O encontro deste sábado, aliás, quase não aconteceu. “Eu fiquei com medo, aí eu cancelei. Medo das represálias, né? De a gente ser xingada. Mas aí o pessoal falou, que a gente não tem que se esconder, a gente não está fazendo nada de errado, né? Aí eu voltei atrás”, conta ela. “No Instagram, ficam mandando a gente para clínicas psiquiátricas.”

Nane Reborns, ou Elaine Alves, é talvez a principal responsável por esse bafafá todo. Lea não é cegonha, mas sim colecionadora (há 20 anos) e influencer (recebe entre R$ 2.000 e R$ 7.000 do Tiktok a cada mês).

Em 31 de março, Elaine postou um vídeo no Tiktok contando que havia sido chamada de maluca por uma senhora no shopping ABC Plaza. “Ela já chegou perguntando, isso é coisa de gente certa da cabeça? E aí eu fui explicar para ela que eu era colecionadora, que eu faço vendas, que é um hobby, que eu vejo como boneca, eu expliquei. Mas ela estava querendo me atingir, sabe?”, afirma.

O vídeo viralizou imediatamente (hoje está com 18,9 milhões de visualizações) e ela foi procurada dias depois para sua primeira entrevista, pelo jornalista Chico Barney, do UOL.

- [Tarefa]
Reproduza sem alterações a parte do trecho do texto que vai de "O vídeo viralizou" a "Barney, do UOL.". Baseie-se somente neste texto.

- [Dados fornecidos]
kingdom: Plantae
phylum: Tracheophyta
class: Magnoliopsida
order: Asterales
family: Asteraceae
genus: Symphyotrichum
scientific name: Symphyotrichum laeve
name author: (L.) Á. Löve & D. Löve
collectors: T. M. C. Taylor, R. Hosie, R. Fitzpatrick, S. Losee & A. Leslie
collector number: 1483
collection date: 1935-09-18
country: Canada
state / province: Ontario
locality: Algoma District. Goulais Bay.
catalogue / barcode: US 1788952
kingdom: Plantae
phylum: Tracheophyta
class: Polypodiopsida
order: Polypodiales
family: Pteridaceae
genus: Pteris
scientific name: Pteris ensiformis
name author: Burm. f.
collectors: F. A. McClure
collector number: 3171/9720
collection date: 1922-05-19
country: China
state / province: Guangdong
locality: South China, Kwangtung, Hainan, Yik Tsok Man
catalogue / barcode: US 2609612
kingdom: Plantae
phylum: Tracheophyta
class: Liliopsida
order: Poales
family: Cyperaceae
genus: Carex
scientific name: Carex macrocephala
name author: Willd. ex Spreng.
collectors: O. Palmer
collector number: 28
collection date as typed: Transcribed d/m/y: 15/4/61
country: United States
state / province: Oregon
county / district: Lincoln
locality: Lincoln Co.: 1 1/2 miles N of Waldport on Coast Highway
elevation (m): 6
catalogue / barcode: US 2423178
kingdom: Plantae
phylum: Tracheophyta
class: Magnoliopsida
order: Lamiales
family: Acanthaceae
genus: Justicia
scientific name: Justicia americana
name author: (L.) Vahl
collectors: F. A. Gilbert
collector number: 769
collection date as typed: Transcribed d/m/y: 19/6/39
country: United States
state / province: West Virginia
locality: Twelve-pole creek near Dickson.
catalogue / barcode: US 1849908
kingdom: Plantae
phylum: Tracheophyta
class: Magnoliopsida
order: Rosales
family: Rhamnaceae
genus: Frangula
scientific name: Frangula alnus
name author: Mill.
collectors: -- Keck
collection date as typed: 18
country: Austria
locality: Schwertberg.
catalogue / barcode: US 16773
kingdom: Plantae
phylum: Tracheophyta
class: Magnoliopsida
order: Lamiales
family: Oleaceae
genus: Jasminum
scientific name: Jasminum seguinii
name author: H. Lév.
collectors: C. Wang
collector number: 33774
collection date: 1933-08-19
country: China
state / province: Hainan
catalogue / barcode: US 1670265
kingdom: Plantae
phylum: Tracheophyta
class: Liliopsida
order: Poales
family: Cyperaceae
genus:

- [Resultado do exercício]
O vídeo viralizou imediatamente (hoje está com 18,9 milhões de visualizações) e ela foi procurada dias depois para sua primeira entrevista, pelo jornalista Chico Barney, do UOL.